Jesus, both of these issues are sad. This is probably why Bun is winning

dcre

That's interesting! I think I've run into it but it has rarely been a problem.

krick

Wow, this is super obvious (so obvious that it wouldn't occur to me to write a post to brag about it), yet it somehow didn't occur to me. Very cool.

Not so long ago I started pip-installing my scripts to keep things tidy. It seems now I can regress back to chaos again...

nomel

My favorite way to pass small scripts to non software colleagues:

    try:
       import package
    except ImportError:
       import pip
       print("Installing package...")
       pip.main(['install', 'package']
       import package
:D

traverseda

You can also do the same thing with the nix package manager and pretty much any language or dependency.

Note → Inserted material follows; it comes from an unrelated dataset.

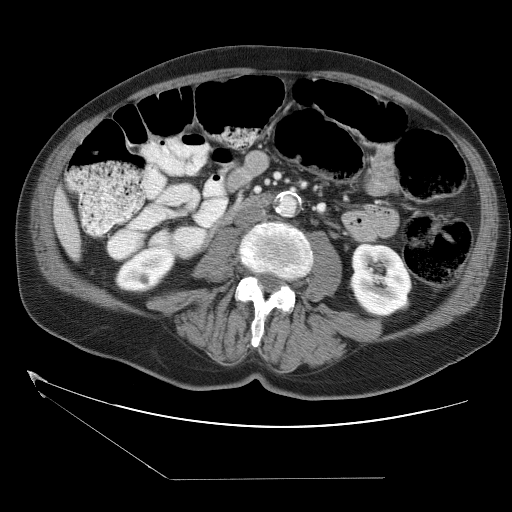
Contrast-enhanced abdominal CT (liver protocol), one axial slice. Slice 1 of 38 in the series (ordered by position). Soft-tissue window (W 400 / L 40 HU). 5 mm slice thickness. 512 × 512 image matrix. From the clinical record (not read from this slice): diagnosis: hepatocellular carcinoma (patient treated with transarterial chemoembolisation; whether this scan precedes or follows treatment is not stated here); TNM stage (as recorded): Stage-II; Child-Pugh class: A; tumour differentiation: moderately differentiated; tumour size: 0.8 cm.
Annotated regions visible in this slice (semi-automatically segmented with operator editing):
- liver parenchyma outside the tumour (the mass and vessels are separate outlines, so this box may not span the whole liver): bounding box <54,190,80,258> (left, top, right, bottom; pixels)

Like if you wanted a portable bash-script with imagemagick

    #! /usr/bin/env nix-shell
    #! nix-shell -i bash -p bash imagemagick
Handy for passing quick scripts around. Nothing is quite as portable as a single file like this.

IshKebab

> Nothing is quite as portable as a single file like this.

Well... a file that doesn't require Nix is probably a fair bit more portable!

traverseda

Sure, an appimage, the UV example above

recursive_fruit

Oh nice, that's really cool. I'm seeing uv pop up in more and more places. Python really needed this tooling upgrade. Also, I'll make a mental note of -S, awesome.

If you want to do the same with javascript or typescript, you can just use bun, it will auto-install[1] the packages included in there.